Menurut dia, anggota penghayat kepercayaan dapat diprioritaskan untuk mengurus administrasi. Ia membandingkan dengan masa lalu yang masih sulit membuat administrasi kependudukan.
“Mungkin dulu, karena penyampaian dari atas sampai bawah belum baik. Saat ini sudah baik, yang saya lihat seperti itu. Sebelum datang bisa menghubungi dahulu. Nanti sudah dipersiapkan, jika ingin mengurus,” ucapnya.
Carolina Simanjuntak, Staf Advokasi dan Program Aliansi Sumut Bersatu (ASB) mengatakan bahwa pihaknya turut melakukan pendampingan dalam proses memperjuangkan hak administrasi kependudukan Ugamo Parmalim di Sumatra Utara sejak 2015. Setelah putusan JR UU Adminduk No: 97/PUU-XIV/2016 dikeluarkan oleh MK, ASB juga memfasilitasi penganut Ugamo Parmalim untuk proses pergantian administrasi kependudukan pada 2017.
"ASB terlibat mendampingi warga penghayat kepercayaan Parmalim dalam mendapatkan hak-hak identitas. Beberapa warga sudah melakukan pergantian identitas di KTP ataupun di Kartu Keluarga (KK)-nya," kata Carolina kepada IDN Times.
"Sebelumnya KTP mereka agamanya garis, hingga akhirnya mereka punya KTP sendiri yaitu kepercayaan terhadap Tuhan Yang Maha Esa," imbuhnya.

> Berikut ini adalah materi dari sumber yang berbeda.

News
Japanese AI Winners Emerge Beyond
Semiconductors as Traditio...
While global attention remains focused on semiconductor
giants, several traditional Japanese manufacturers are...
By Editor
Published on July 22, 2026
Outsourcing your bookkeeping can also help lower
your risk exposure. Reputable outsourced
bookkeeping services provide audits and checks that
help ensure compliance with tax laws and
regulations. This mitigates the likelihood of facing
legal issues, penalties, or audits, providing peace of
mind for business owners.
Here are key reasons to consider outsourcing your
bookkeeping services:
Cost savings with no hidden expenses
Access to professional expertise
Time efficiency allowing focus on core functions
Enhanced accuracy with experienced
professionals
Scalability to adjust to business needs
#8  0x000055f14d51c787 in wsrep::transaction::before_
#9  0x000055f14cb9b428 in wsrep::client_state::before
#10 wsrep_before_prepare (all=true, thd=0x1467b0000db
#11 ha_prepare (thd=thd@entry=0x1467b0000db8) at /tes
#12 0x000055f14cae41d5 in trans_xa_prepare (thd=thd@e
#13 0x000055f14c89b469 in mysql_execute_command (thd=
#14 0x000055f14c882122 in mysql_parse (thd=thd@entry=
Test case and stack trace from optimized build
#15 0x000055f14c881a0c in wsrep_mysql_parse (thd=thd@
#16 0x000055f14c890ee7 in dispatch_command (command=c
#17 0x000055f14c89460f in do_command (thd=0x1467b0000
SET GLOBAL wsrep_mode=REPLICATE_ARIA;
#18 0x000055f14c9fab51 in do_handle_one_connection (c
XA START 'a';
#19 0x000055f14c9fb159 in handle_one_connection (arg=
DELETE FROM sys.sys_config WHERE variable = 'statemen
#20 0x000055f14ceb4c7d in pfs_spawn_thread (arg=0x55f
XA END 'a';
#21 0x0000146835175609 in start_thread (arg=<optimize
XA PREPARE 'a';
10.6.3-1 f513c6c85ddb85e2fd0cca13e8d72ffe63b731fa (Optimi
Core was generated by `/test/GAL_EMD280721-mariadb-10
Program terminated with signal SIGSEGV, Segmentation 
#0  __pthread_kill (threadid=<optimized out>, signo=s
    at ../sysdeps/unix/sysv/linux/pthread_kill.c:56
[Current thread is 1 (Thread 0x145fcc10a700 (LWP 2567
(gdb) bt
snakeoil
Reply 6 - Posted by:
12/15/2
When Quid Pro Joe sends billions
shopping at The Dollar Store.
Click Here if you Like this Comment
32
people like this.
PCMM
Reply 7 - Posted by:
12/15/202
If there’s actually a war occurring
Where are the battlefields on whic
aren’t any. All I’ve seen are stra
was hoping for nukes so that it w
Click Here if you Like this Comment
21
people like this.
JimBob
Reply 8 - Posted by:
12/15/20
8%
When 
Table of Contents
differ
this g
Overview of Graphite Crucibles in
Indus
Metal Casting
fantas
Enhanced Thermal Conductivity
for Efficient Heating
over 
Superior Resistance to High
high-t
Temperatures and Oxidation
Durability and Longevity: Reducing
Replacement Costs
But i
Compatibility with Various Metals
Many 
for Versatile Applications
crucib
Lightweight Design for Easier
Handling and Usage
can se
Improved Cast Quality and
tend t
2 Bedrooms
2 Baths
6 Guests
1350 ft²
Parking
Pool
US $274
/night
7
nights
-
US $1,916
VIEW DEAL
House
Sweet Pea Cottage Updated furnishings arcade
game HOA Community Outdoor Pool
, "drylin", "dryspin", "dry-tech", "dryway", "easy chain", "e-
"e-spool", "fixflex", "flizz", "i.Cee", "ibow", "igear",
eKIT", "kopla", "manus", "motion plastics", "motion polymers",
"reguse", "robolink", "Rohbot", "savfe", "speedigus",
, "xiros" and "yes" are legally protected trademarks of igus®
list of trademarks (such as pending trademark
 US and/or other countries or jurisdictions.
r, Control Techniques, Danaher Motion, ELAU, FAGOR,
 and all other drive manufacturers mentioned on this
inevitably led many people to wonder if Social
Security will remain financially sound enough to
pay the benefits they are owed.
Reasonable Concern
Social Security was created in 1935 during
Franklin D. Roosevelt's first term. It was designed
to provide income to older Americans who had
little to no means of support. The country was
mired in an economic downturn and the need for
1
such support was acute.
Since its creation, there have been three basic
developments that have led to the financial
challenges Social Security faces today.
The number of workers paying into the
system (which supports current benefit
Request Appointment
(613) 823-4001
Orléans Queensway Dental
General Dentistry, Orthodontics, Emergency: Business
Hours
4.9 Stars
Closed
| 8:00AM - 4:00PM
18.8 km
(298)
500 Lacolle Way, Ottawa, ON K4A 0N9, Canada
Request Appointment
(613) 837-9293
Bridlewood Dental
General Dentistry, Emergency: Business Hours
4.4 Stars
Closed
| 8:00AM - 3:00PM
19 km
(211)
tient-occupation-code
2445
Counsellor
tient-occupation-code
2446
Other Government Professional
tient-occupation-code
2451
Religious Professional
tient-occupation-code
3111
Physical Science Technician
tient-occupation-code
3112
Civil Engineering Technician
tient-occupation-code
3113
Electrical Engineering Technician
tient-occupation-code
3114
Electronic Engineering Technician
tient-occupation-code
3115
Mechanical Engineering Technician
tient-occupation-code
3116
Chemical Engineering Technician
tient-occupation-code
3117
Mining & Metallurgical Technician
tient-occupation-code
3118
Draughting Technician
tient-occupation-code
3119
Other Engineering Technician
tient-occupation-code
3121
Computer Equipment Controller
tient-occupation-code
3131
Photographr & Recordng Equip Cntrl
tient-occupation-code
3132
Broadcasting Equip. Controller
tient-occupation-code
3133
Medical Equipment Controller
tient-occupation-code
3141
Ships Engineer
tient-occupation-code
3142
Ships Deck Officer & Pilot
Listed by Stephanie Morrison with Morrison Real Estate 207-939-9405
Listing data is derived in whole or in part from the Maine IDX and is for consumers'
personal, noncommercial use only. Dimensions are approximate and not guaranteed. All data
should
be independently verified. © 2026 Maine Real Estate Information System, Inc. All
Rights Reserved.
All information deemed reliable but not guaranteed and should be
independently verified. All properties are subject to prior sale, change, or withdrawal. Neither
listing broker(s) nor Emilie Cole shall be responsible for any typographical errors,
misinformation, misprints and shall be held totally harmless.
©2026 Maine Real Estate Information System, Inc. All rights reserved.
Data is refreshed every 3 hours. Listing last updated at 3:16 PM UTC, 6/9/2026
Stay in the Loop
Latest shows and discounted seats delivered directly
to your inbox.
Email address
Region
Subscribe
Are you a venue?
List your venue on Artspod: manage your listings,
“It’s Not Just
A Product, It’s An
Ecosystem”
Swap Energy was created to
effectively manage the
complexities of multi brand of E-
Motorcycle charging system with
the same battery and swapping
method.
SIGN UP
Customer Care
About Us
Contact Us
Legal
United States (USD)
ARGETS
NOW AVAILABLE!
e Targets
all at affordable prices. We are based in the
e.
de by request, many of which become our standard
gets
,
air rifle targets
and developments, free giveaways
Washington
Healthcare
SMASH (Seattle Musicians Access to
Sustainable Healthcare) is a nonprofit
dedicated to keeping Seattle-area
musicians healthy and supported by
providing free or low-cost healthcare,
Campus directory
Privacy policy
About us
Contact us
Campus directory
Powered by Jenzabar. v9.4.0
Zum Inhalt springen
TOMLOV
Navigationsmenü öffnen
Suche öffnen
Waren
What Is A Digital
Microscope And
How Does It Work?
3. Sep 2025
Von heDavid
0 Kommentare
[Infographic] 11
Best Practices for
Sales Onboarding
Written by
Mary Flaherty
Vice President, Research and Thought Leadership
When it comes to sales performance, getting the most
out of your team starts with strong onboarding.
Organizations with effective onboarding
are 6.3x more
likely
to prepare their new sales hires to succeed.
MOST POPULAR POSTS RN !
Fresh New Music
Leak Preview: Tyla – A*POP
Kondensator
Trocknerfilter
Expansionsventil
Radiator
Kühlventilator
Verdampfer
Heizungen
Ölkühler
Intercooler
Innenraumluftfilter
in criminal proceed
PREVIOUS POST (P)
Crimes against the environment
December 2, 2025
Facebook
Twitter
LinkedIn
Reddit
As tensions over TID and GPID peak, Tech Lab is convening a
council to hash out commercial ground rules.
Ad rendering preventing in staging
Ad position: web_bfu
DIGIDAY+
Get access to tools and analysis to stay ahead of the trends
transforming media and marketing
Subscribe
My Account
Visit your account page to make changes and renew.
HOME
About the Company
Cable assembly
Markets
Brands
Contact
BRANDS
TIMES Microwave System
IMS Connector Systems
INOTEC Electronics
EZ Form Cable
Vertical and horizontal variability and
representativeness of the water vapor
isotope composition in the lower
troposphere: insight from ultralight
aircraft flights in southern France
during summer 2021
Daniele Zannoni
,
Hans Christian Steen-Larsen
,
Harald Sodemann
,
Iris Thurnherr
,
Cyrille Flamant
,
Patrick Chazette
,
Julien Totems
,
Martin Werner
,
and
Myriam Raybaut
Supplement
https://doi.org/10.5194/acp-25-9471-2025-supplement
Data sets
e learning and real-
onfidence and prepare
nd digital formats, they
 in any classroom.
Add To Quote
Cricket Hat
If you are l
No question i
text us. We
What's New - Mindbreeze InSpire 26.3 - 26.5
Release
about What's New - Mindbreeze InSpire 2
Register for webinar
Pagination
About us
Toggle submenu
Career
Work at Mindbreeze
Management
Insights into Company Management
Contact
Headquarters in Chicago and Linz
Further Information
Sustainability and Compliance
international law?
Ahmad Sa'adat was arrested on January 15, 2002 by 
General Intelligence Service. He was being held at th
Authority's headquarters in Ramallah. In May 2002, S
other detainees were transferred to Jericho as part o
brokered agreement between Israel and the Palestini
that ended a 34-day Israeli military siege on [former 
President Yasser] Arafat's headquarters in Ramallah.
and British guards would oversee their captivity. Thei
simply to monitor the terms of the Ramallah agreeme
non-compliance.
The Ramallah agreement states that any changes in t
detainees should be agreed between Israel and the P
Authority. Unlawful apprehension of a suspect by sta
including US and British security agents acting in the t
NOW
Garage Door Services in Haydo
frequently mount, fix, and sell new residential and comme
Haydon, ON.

Carolina menyebutkan cara melakukan pergantian administrasi kependudukan terbilang mudah. Katanya, di Kota Medan dan Kabupaten Deliserdang, prosesnya sudah tersampaikan ke dinas terkait. Namun, ada beberapa kendala yang dialami di luar daerah tersebut.
"Di tingkat Kabupaten, mereka belum tersosialisasi dalam proses pertukaran adminduk ini," ucap dia.